The song has an infectious pace to it that drives the listener forward within the rhythm guitar and drums and then vocalist Michael Stipe’s trademark voice pierces through with lyrics that outline a breakup of a romantic relationship or a friendship that’s happening in a public sphere rather than privately.

Public discord was notably different in 1994. If you did have access to the internet, it was through a dial-up modem that would coincide with your home phone line and drop any time someone attempted to call your house.

Therefore, “keyboard warriors” hadn’t quite taken hold yet, exploiting online anonymity to question, call out, and go so far as to bully others on the World Wide Web.

We’ve come a long way - or fallen that distance - since.

This week, what should be a monumental moment in a young person’s life, high school graduation, for dozens of young people in Connecticut was shrouded in sadness and even fear.

The sadness came from then-first-grade students who lost 20 of their classmates and six administrators and teachers during the Dec. 14, 2012, Sandy Hook School shooting.

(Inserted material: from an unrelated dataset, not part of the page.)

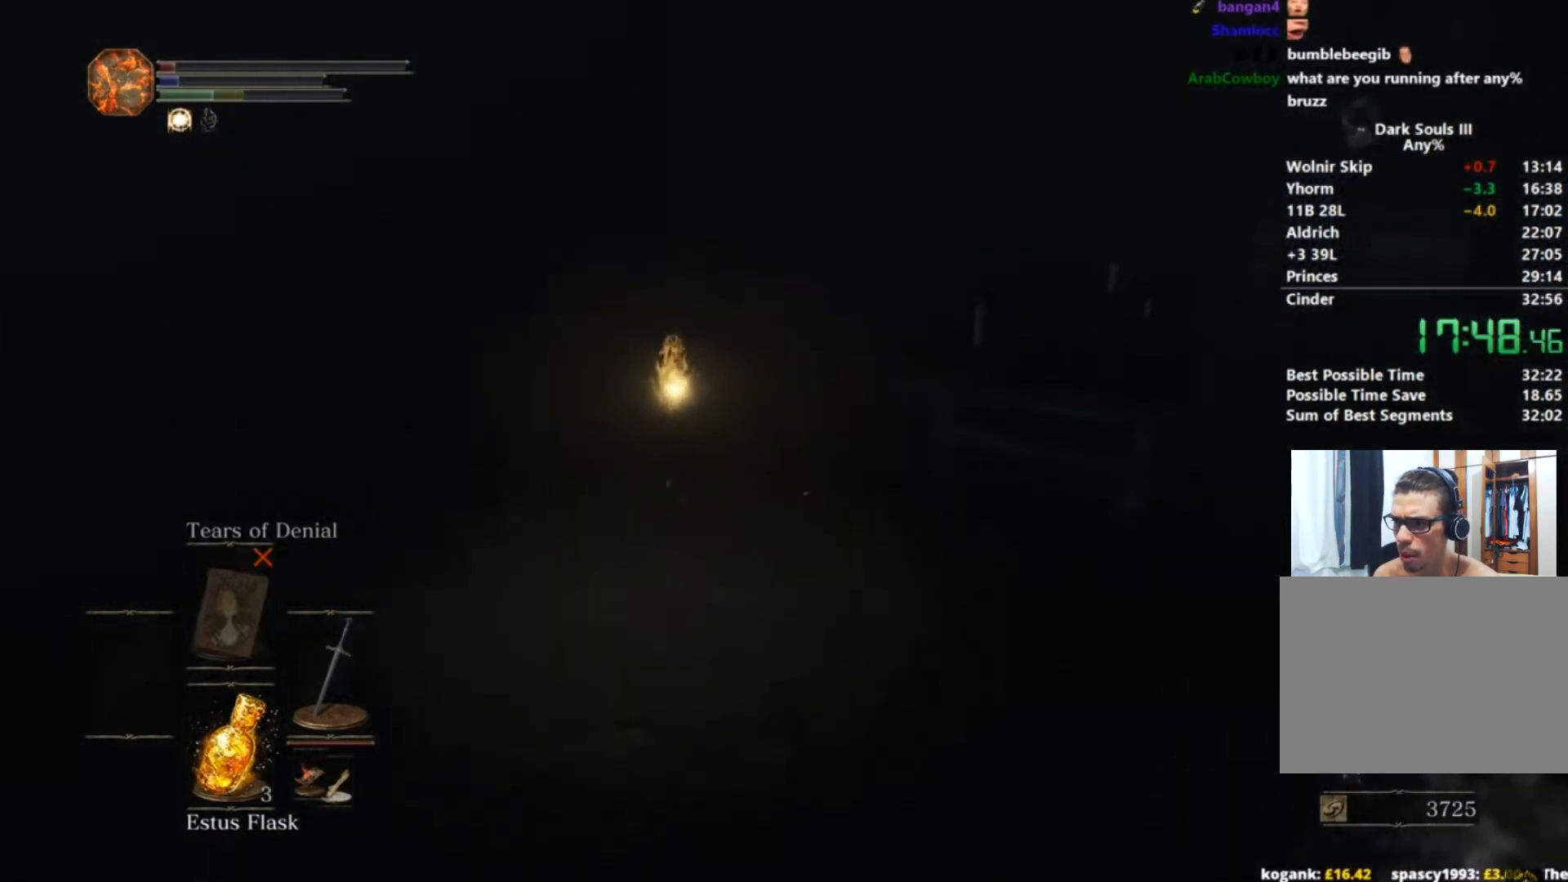
{"buttons": ["B"], "left_stick": "up", "right_stick": "right", "button_events": []}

Multiple graduating seniors will forever have etched into their minds the young boy who sacrificed himself to get a few students out of the classroom as bullets sprayed, the administrator who confronted the shooter to allow a few more students to escape before taking a bullet, and the sight of coming out of a hiding space to 6- and 7-year-old classmates’ bodies strewn throughout the school.

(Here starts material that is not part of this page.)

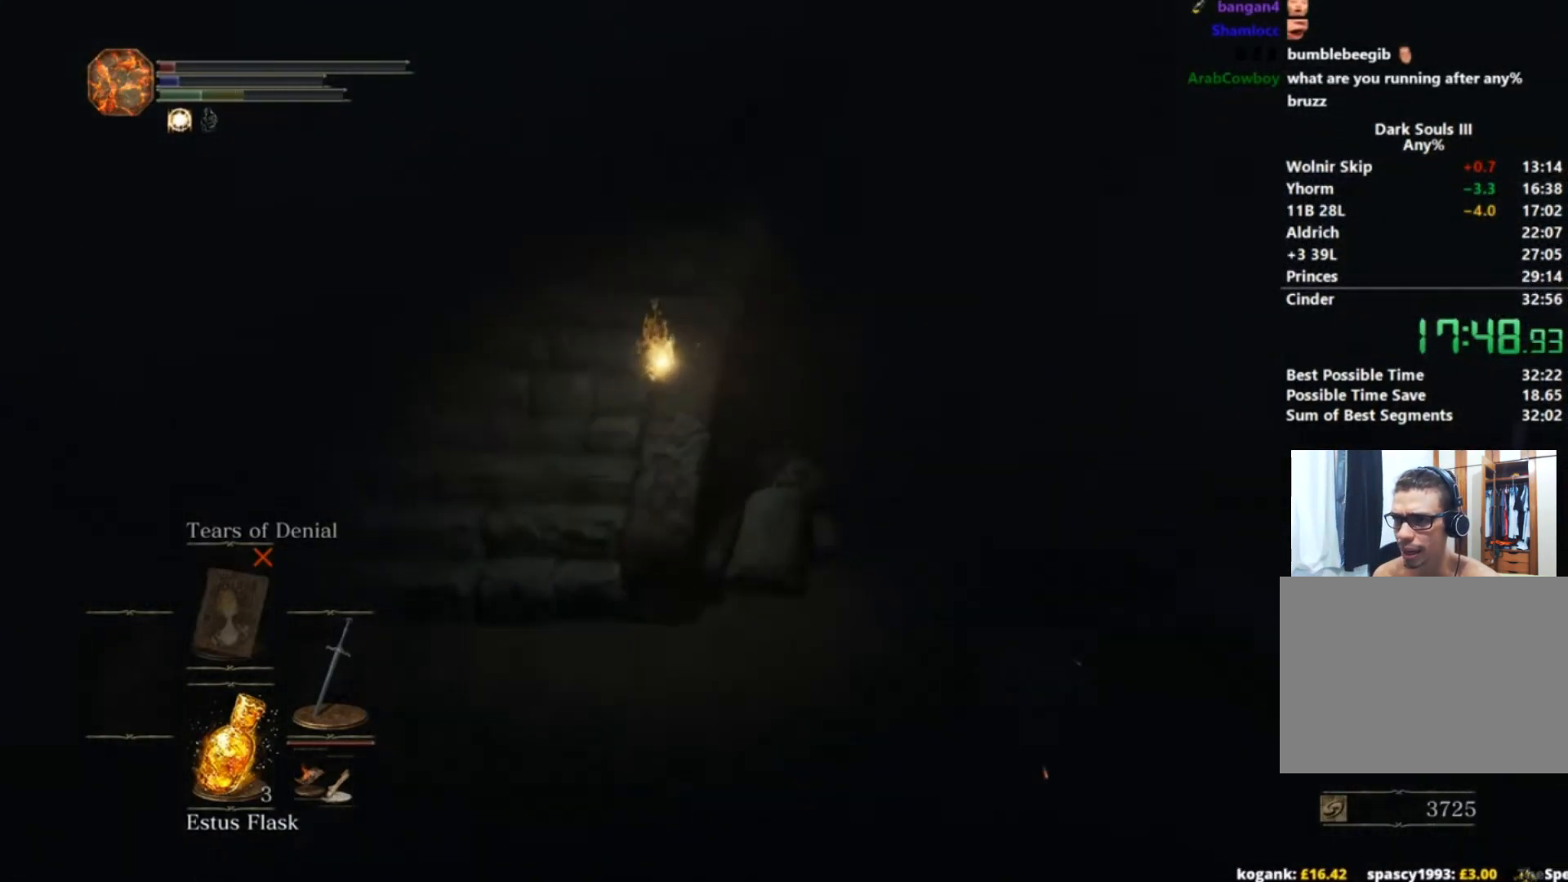
{"buttons": ["B"], "left_stick": "up", "right_stick": "down-right", "button_events": []}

The fear component is simply because of the explosion of one facet of the internet. Alex Jones, one of the worst kinds of media grifters out there in my opinion, popularized a conspiracy that Sandy Hook was not real. Multiple court decisions will forever require any income Jones receives to be dolled out to families of victims from that day because he was (loudly) proclaiming lies through his platform.

Jones’ “believers” still torment the victims’ families and were making noise leading up to the graduation about staging a protest/rally outside to challenge the students and families that suffered on that day.

Sandy Hook was a significant moment where I remember being stuck to media coverage of the day. Every generation has its own moments, but those sort of “major bad” moments for my generation begin with watching a space shuttle blow up on television at school, then watching the coverage of Columbine, the first broadly-covered school shooting, before we then lived through 9/11 and Katrina destruction coverage.

Needless to say, it’s been a lot over the years. When those born in the late 1970s through early-1990s seemingly respond in odd manners to world conflict now, understand that it’s often due to a lifetime of widely-covered, in-the-moment reporting on significant national disasters.

Yes, Vietnam was covered widely on television, really the first major war to be covered thusly, but it’s different to hear about a war and see the aftermath than to watch someone jump out of the Twin Towers live on air.

In part, it’s why you see such diametrically opposite responses to some of the celebrations of this month.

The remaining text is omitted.